So here I am on the 18th April, sitting on a coach to my first day back at university from Bournemouth and the start of level 2. So I’m currently writing a blog using a word document. You might think that I’m doing this because the coach driver had problems powering the WiFi and power outlets on this coach this morning, which is true, but not the case. I have in fact been asked to write a blog reflecting on my education at a leading digital media and design university using a word document. Now I’ve been blogging for a very very long time, some of you who know me well will know my old weekly Weekend in Pictures blog posts and I’ve NEVER written a blog using a word document. For starters last time I checked a blog was something that can be accessed by anyone with an internet connection anywhere, so I’m guessing that the subject leaders are wanting me to host this word document on some kind of server somewhere, which is highly unlikely. Actually, what baffles me is why instead of waiting for Rave’s own in-house blogging system to be coded we didn’t just use an existing blogging system like WordPress? I’ve been using WordPress for years and I even used it to blog the documentation to go alongside my alevel media production last year so why we’re not using it really confuses me.

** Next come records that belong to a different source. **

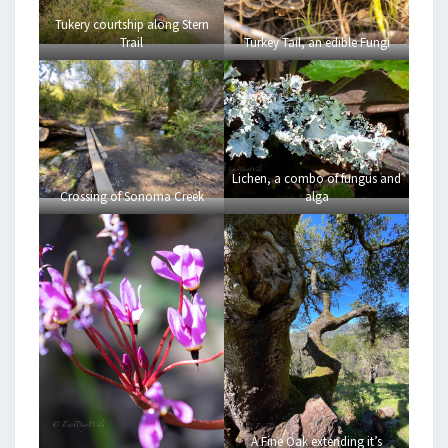
Tukery courtship along Stern
Trail
Turkey Tail, an edible Fungi
Lichen, a combo of fungus and
Crossing of Sonoma Creek
alga
A Fine Oak extending it’s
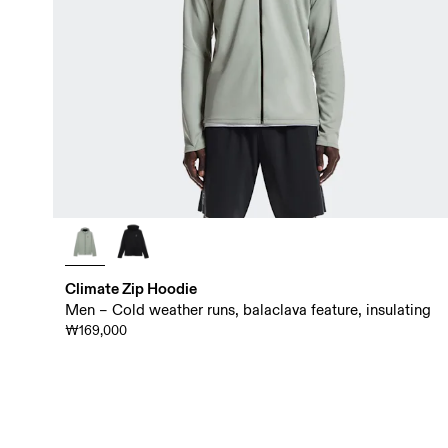
Climate Zip Hoodie
Men – Cold weather runs, balaclava feature, insulating
₩169,000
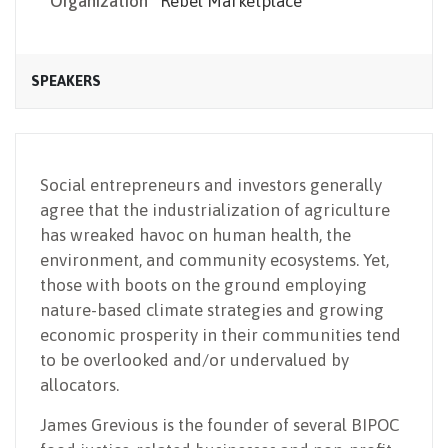
Organization
Rebel Marketplace
SPEAKERS
Social entrepreneurs and investors generally
agree that the industrialization of agriculture
has wreaked havoc on human health, the
environment, and community ecosystems. Yet,
those with boots on the ground employing
nature-based climate strategies and growing
economic prosperity in their communities tend
to be overlooked and/or undervalued by
allocators.
James Grevious is the founder of several BIPOC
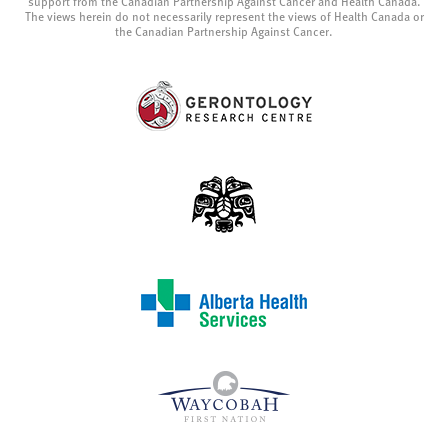
support from the Canadian Partnership Against Cancer and Health Canada.
The views herein do not necessarily represent the views of Health Canada or
the Canadian Partnership Against Cancer.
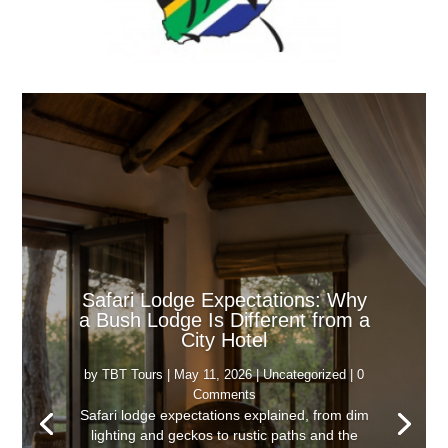
Safari Lodge Expectations: Why
a Bush Lodge Is Different from a
City Hotel
by
TBT Tours
|
May 11, 2026
|
Uncategorized
| 0
Comments
Safari lodge expectations explained, from dim
lighting and geckos to rustic paths and the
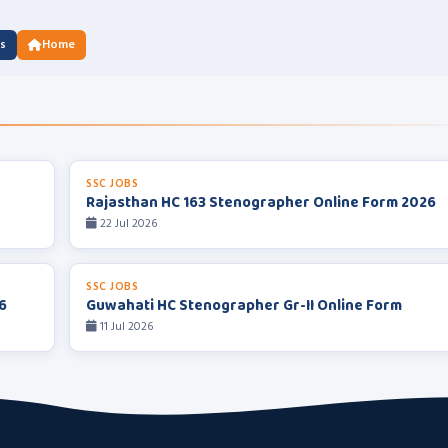
us
Home
SSC JOBS
Rajasthan HC 163 Stenographer Online Form 2026
22 Jul 2026
SSC JOBS
6
Guwahati HC Stenographer Gr-II Online Form
11 Jul 2026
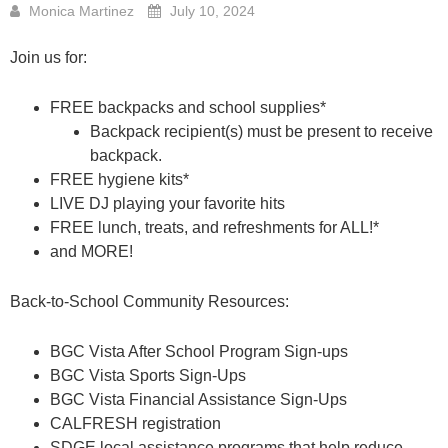
Monica Martinez
July 10, 2024
Join us for:
FREE backpacks and school supplies*
Backpack recipient(s) must be present to receive
backpack.
FREE hygiene kits*
LIVE DJ playing your favorite hits
FREE lunch, treats, and refreshments for ALL!*
and MORE!
Back-to-School Community Resources:
BGC Vista After School Program Sign-ups
BGC Vista Sports Sign-Ups
BGC Vista Financial Assistance Sign-Ups
CALFRESH registration
SDGE local assistance programs that help reduce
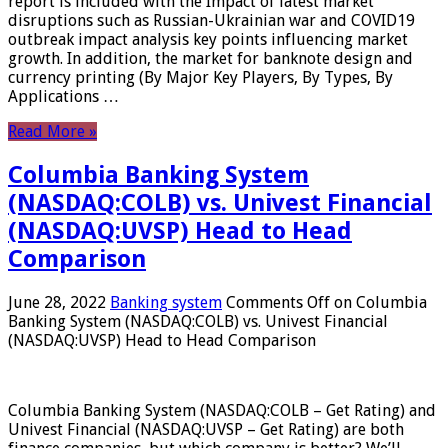
report is included with the Impact of latest market
disruptions such as Russian-Ukrainian war and COVID19
outbreak impact analysis key points influencing market
growth. In addition, the market for banknote design and
currency printing (By Major Key Players, By Types, By
Applications …
Read More »
Columbia Banking System
(NASDAQ:COLB) vs. Univest Financial
(NASDAQ:UVSP) Head to Head
Comparison
June 28, 2022
Banking system
Comments Off
on Columbia
Banking System (NASDAQ:COLB) vs. Univest Financial
(NASDAQ:UVSP) Head to Head Comparison
Columbia Banking System (NASDAQ:COLB – Get Rating) and
Univest Financial (NASDAQ:UVSP – Get Rating) are both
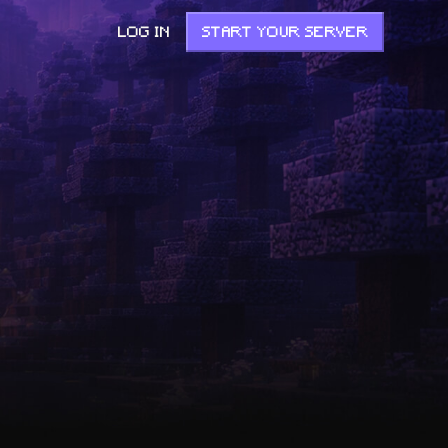
LOG IN
START YOUR SERVER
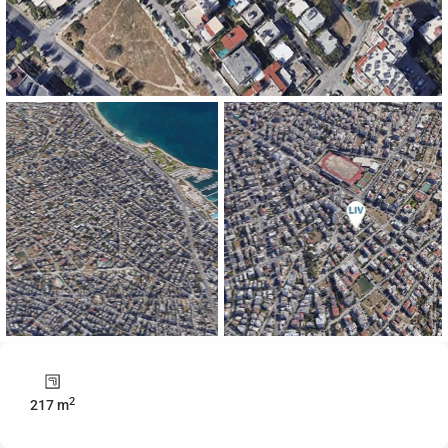
2
217 m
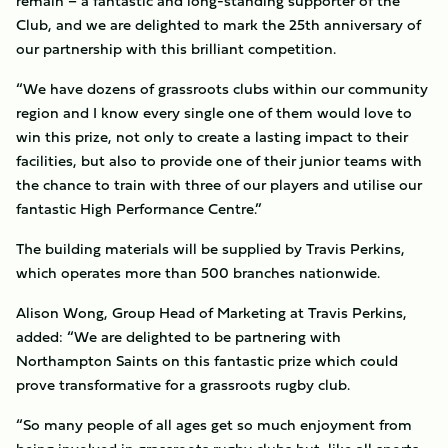
remain – a fantastic and long-standing supporter of the
Club, and we are delighted to mark the 25th anniversary of
our partnership with this brilliant competition.
“We have dozens of grassroots clubs within our community
region and I know every single one of them would love to
win this prize, not only to create a lasting impact to their
facilities, but also to provide one of their junior teams with
the chance to train with three of our players and utilise our
fantastic High Performance Centre.”
The building materials will be supplied by Travis Perkins,
which operates more than 500 branches nationwide.
Alison Wong, Group Head of Marketing at Travis Perkins,
added: “We are delighted to be partnering with
Northampton Saints on this fantastic prize which could
prove transformative for a grassroots rugby club.
“So many people of all ages get so much enjoyment from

Also the idea of a blog is that it’s written with a mass audience in mind, which is why in posts like this one my writing style has been more open and welcoming to anyone to read. I’m now wondering why I’m even doing that. With this being a word document and all I should probably write this blog in a more closed ‘me, me, me’ way. Actually no, my biggest problem with this task is that fact that it’s called a ‘blog’. This is a diary. Check it in the dictionary. Let’s just call this a diary and stop making a ‘digital media’ university look stupid. I mean, I haven’t paid £3290 to hear a diary being called a blog. Rant, over.